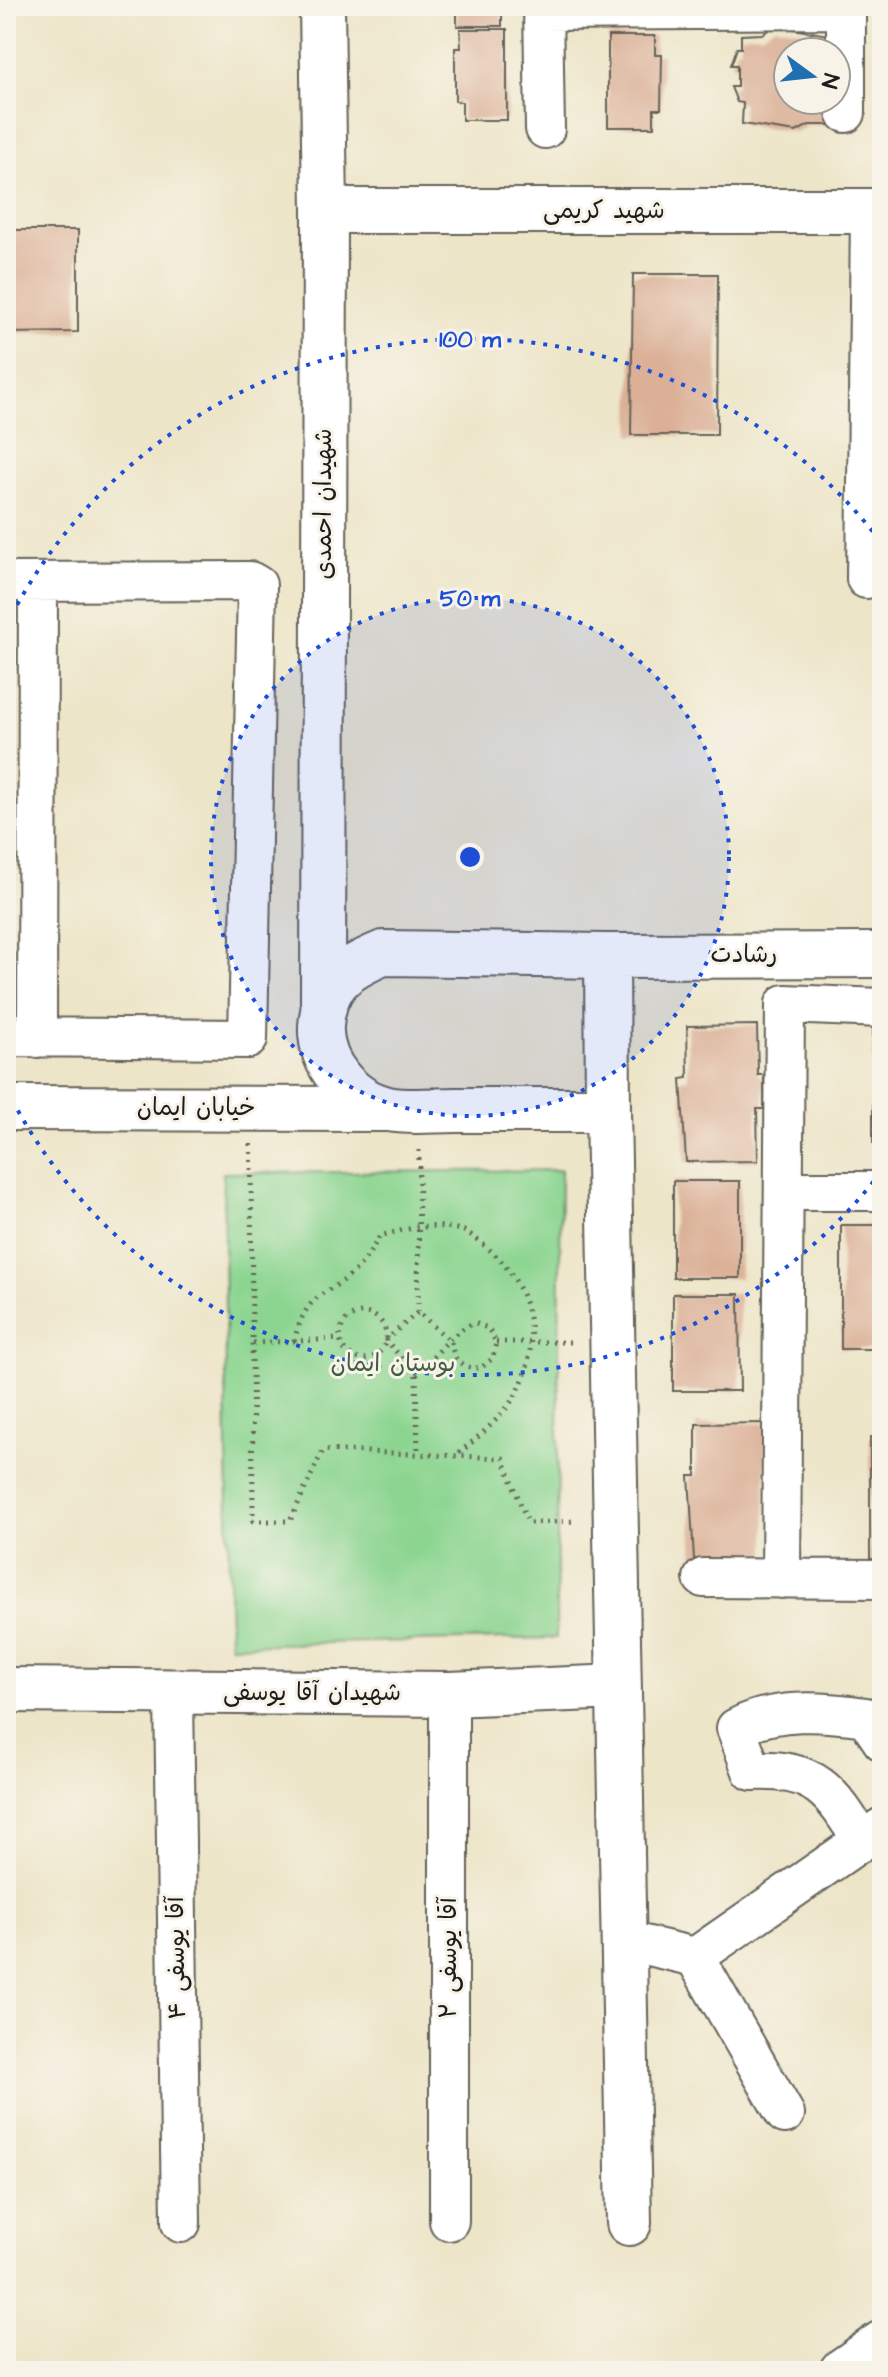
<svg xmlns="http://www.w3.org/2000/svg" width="888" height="2377" font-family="'Architects Daughter','Playpen Sans Arabic',sans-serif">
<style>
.green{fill:#8cd591;stroke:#547856;stroke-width:2}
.building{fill:#dbb097}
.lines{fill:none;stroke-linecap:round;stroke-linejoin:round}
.street-casing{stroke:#656258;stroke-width:42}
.secondary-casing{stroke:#656258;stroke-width:48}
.primary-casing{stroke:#656258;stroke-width:48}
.path{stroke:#656258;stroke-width:5;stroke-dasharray:2 6;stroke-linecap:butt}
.street{stroke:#fff;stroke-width:38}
.secondary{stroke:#fff;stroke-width:44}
.primary{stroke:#fff;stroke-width:44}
.ring{fill:none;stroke:#1d4ed8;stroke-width:4;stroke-dasharray:4 8}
.labels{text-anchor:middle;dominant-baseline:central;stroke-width:6;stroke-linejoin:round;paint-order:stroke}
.street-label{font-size:24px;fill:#1c1c1c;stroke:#f7f3e8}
.park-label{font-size:24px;fill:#435d45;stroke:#f7f3e8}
.centre{fill:#1d4ed8;stroke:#f7f3e8;stroke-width:4}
.ring-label{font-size:24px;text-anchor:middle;font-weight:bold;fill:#1d4ed8;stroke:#f7f3e8;stroke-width:6;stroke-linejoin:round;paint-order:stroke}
</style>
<rect width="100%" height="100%" fill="#f7f3e8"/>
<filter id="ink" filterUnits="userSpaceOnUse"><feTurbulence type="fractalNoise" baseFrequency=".0125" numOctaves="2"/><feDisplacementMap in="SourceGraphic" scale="16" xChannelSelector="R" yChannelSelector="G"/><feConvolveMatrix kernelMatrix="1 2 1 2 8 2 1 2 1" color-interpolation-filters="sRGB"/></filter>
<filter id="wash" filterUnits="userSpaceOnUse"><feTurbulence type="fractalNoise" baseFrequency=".006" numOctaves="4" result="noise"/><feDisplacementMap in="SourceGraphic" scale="32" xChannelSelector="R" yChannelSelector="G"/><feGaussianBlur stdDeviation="1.8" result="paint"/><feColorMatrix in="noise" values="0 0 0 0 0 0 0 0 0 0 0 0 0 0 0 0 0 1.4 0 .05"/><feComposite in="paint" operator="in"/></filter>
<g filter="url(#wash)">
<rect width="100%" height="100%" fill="#ede5c8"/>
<!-- green -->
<path class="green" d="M561 1170 556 1638 230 1645 223 1173Z"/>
<g id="blocks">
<!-- building -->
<path class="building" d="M457 6H502V26H457Z
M775 26 828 35V52H788V100H830V125H809L796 132 742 124 743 103 737 102 731 87H737V65H731L737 48H741V35L762 34Z
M460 29H507V120H462V102L455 101V48H461Z
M608 36H655V55H662L661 109H654V127H608Z
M6 230H78V332L6 333Z
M633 274H718L717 435H631Z
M873 1018H882V1143H873Z
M757 1025 758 1075H764V1109H757L758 1161 686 1162 681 1079 688 1078 687 1026Z
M673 1181H740V1278H673Z
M841 1225H882V1349H841Z
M673 1294H739L740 1391H673Z
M765 1423 766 1559H694L689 1476H696V1424Z
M870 1437H882V1562H870Z"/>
</g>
</g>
<g filter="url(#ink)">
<use href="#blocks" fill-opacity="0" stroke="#656258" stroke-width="2"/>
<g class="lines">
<defs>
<path id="street" d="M543 6 545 129
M846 6V113
M543 11 846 9
M866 579 870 211
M6 582 250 581 257 585 248 1039 6 1037
M37 1038 38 582
M784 1191H882
M703 1578 882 1579
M781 1579 785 1004 882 1008
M174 1692 181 2223
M449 1694V2221
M862 1841C831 1791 816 1768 752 1771L736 1728C776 1707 824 1711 866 1717L882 1741
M623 1940 695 1957 882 1827
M695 1957 785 2114"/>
<path id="secondary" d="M322 6 325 211 323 1002
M325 211H882
M383 953 607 956 608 1110C557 1110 506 1110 456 1110 434 1110 409 1113 388 1109 350 1101 319 1064 321 1026 324 983 345 969 383 953Z
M607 956 882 955
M6 1108 387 1109
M608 1110 629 2223
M6 1690 449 1694 619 1687"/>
<path id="primary" d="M842 2371 882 2343"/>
</defs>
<!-- street casing -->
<use href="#street" class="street-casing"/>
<!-- secondary casing -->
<use href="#secondary" class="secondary-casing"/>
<!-- primary casing -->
<use href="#primary" class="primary-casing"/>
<!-- path -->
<path class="path" d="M251 1144 253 1521H290L323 1450 503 1458 528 1523 577 1521
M418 1312 419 1149
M340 1336a23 23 0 1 1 46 0a23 23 0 1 1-46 0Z
M294 1341C309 1283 331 1300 362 1263 369 1255 374 1245 380 1236 408 1228 435 1222 464 1231 471 1234 478 1241 484 1245 527 1279 542 1331 522 1382 510 1412 481 1434 457 1455
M451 1342C454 1362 461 1368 481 1368L493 1358 496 1342 488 1328 474 1323C452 1331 434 1358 416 1375L386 1340 418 1312 451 1342
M496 1342H575
M253 1343 338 1339
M416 1375 418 1454"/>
<!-- street -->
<use href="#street" class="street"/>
<!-- secondary -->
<use href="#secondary" class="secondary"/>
<!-- primary -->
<use href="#primary" class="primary"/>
</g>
</g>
<!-- distance rings -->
<circle cx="470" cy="857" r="259" fill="#1d4ed8" fill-opacity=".12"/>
<g class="ring">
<circle cx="470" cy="857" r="259"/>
<path d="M881 1172A518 518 0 0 1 6 1088M6 626A518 518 0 0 1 881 542"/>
</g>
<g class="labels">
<!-- street labels -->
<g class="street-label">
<text x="604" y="211">شهید کریمی</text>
<text transform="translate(324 504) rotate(-90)">شهیدان احمدی</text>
<text x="744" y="955">رشادت</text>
<text x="196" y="1108">خیابان ایمان</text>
<text x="312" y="1693">شهیدان آقا یوسفی</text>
<text transform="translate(177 1958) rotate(-91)">آقا یوسفی ۴</text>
<text transform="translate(449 1958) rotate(-90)">آقا یوسفی ۲</text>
</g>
<!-- park labels -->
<g class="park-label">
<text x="393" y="1364">بوستان ایمان</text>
</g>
</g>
<circle cx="470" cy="857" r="12" class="centre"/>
<g class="ring-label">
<text x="470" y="347">100 m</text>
<text x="470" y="606">50 m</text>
</g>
<!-- margin -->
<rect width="888" height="2377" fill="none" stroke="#f7f3e8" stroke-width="32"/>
<!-- north arrow -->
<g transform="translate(812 76) rotate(105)"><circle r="38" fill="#f7f3e8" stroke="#9f9d96" stroke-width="2"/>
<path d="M0-6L14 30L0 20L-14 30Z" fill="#1f6fb2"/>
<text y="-12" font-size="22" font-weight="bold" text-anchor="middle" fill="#1c1c1c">N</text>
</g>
</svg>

## Requirement
Transcribe the lines above exactly, setting aside any picture among them.

## Completed task
<svg xmlns="http://www.w3.org/2000/svg" width="888" height="2377" font-family="'Architects Daughter','Playpen Sans Arabic',sans-serif">
<style>
.green{fill:#8cd591;stroke:#547856;stroke-width:2}
.building{fill:#dbb097}
.lines{fill:none;stroke-linecap:round;stroke-linejoin:round}
.street-casing{stroke:#656258;stroke-width:42}
.secondary-casing{stroke:#656258;stroke-width:48}
.primary-casing{stroke:#656258;stroke-width:48}
.path{stroke:#656258;stroke-width:5;stroke-dasharray:2 6;stroke-linecap:butt}
.street{stroke:#fff;stroke-width:38}
.secondary{stroke:#fff;stroke-width:44}
.primary{stroke:#fff;stroke-width:44}
.ring{fill:none;stroke:#1d4ed8;stroke-width:4;stroke-dasharray:4 8}
.labels{text-anchor:middle;dominant-baseline:central;stroke-width:6;stroke-linejoin:round;paint-order:stroke}
.street-label{font-size:24px;fill:#1c1c1c;stroke:#f7f3e8}
.park-label{font-size:24px;fill:#435d45;stroke:#f7f3e8}
.centre{fill:#1d4ed8;stroke:#f7f3e8;stroke-width:4}
.ring-label{font-size:24px;text-anchor:middle;font-weight:bold;fill:#1d4ed8;stroke:#f7f3e8;stroke-width:6;stroke-linejoin:round;paint-order:stroke}
</style>
<rect width="100%" height="100%" fill="#f7f3e8"/>
<filter id="ink" filterUnits="userSpaceOnUse"><feTurbulence type="fractalNoise" baseFrequency=".0125" numOctaves="2"/><feDisplacementMap in="SourceGraphic" scale="16" xChannelSelector="R" yChannelSelector="G"/><feConvolveMatrix kernelMatrix="1 2 1 2 8 2 1 2 1" color-interpolation-filters="sRGB"/></filter>
<filter id="wash" filterUnits="userSpaceOnUse"><feTurbulence type="fractalNoise" baseFrequency=".006" numOctaves="4" result="noise"/><feDisplacementMap in="SourceGraphic" scale="32" xChannelSelector="R" yChannelSelector="G"/><feGaussianBlur stdDeviation="1.8" result="paint"/><feColorMatrix in="noise" values="0 0 0 0 0 0 0 0 0 0 0 0 0 0 0 0 0 1.4 0 .05"/><feComposite in="paint" operator="in"/></filter>
<g filter="url(#wash)">
<rect width="100%" height="100%" fill="#ede5c8"/>
<!-- green -->
<path class="green" d="M561 1170 556 1638 230 1645 223 1173Z"/>
<g id="blocks">
<!-- building -->
<path class="building" d="M457 6H502V26H457Z
M775 26 828 35V52H788V100H830V125H809L796 132 742 124 743 103 737 102 731 87H737V65H731L737 48H741V35L762 34Z
M460 29H507V120H462V102L455 101V48H461Z
M608 36H655V55H662L661 109H654V127H608Z
M6 230H78V332L6 333Z
M633 274H718L717 435H631Z
M873 1018H882V1143H873Z
M757 1025 758 1075H764V1109H757L758 1161 686 1162 681 1079 688 1078 687 1026Z
M673 1181H740V1278H673Z
M841 1225H882V1349H841Z
M673 1294H739L740 1391H673Z
M765 1423 766 1559H694L689 1476H696V1424Z
M870 1437H882V1562H870Z"/>
</g>
</g>
<g filter="url(#ink)">
<use href="#blocks" fill-opacity="0" stroke="#656258" stroke-width="2"/>
<g class="lines">
<defs>
<path id="street" d="M543 6 545 129
M846 6V113
M543 11 846 9
M866 579 870 211
M6 582 250 581 257 585 248 1039 6 1037
M37 1038 38 582
M784 1191H882
M703 1578 882 1579
M781 1579 785 1004 882 1008
M174 1692 181 2223
M449 1694V2221
M862 1841C831 1791 816 1768 752 1771L736 1728C776 1707 824 1711 866 1717L882 1741
M623 1940 695 1957 882 1827
M695 1957 785 2114"/>
<path id="secondary" d="M322 6 325 211 323 1002
M325 211H882
M383 953 607 956 608 1110C557 1110 506 1110 456 1110 434 1110 409 1113 388 1109 350 1101 319 1064 321 1026 324 983 345 969 383 953Z
M607 956 882 955
M6 1108 387 1109
M608 1110 629 2223
M6 1690 449 1694 619 1687"/>
<path id="primary" d="M842 2371 882 2343"/>
</defs>
<!-- street casing -->
<use href="#street" class="street-casing"/>
<!-- secondary casing -->
<use href="#secondary" class="secondary-casing"/>
<!-- primary casing -->
<use href="#primary" class="primary-casing"/>
<!-- path -->
<path class="path" d="M251 1144 253 1521H290L323 1450 503 1458 528 1523 577 1521
M418 1312 419 1149
M340 1336a23 23 0 1 1 46 0a23 23 0 1 1-46 0Z
M294 1341C309 1283 331 1300 362 1263 369 1255 374 1245 380 1236 408 1228 435 1222 464 1231 471 1234 478 1241 484 1245 527 1279 542 1331 522 1382 510 1412 481 1434 457 1455
M451 1342C454 1362 461 1368 481 1368L493 1358 496 1342 488 1328 474 1323C452 1331 434 1358 416 1375L386 1340 418 1312 451 1342
M496 1342H575
M253 1343 338 1339
M416 1375 418 1454"/>
<!-- street -->
<use href="#street" class="street"/>
<!-- secondary -->
<use href="#secondary" class="secondary"/>
<!-- primary -->
<use href="#primary" class="primary"/>
</g>
</g>
<!-- distance rings -->
<circle cx="470" cy="857" r="259" fill="#1d4ed8" fill-opacity=".12"/>
<g class="ring">
<circle cx="470" cy="857" r="259"/>
<path d="M881 1172A518 518 0 0 1 6 1088M6 626A518 518 0 0 1 881 542"/>
</g>
<g class="labels">
<!-- street labels -->
<g class="street-label">
<text x="604" y="211">شهید کریمی</text>
<text transform="translate(324 504) rotate(-90)">شهیدان احمدی</text>
<text x="744" y="955">رشادت</text>
<text x="196" y="1108">خیابان ایمان</text>
<text x="312" y="1693">شهیدان آقا یوسفی</text>
<text transform="translate(177 1958) rotate(-91)">آقا یوسفی ۴</text>
<text transform="translate(449 1958) rotate(-90)">آقا یوسفی ۲</text>
</g>
<!-- park labels -->
<g class="park-label">
<text x="393" y="1364">بوستان ایمان</text>
</g>
</g>
<circle cx="470" cy="857" r="12" class="centre"/>
<g class="ring-label">
<text x="470" y="347">100 m</text>
<text x="470" y="606">50 m</text>
</g>
<!-- margin -->
<rect width="888" height="2377" fill="none" stroke="#f7f3e8" stroke-width="32"/>
<!-- north arrow -->
<g transform="translate(812 76) rotate(105)"><circle r="38" fill="#f7f3e8" stroke="#9f9d96" stroke-width="2"/>
<path d="M0-6L14 30L0 20L-14 30Z" fill="#1f6fb2"/>
<text y="-12" font-size="22" font-weight="bold" text-anchor="middle" fill="#1c1c1c">N</text>
</g>
</svg>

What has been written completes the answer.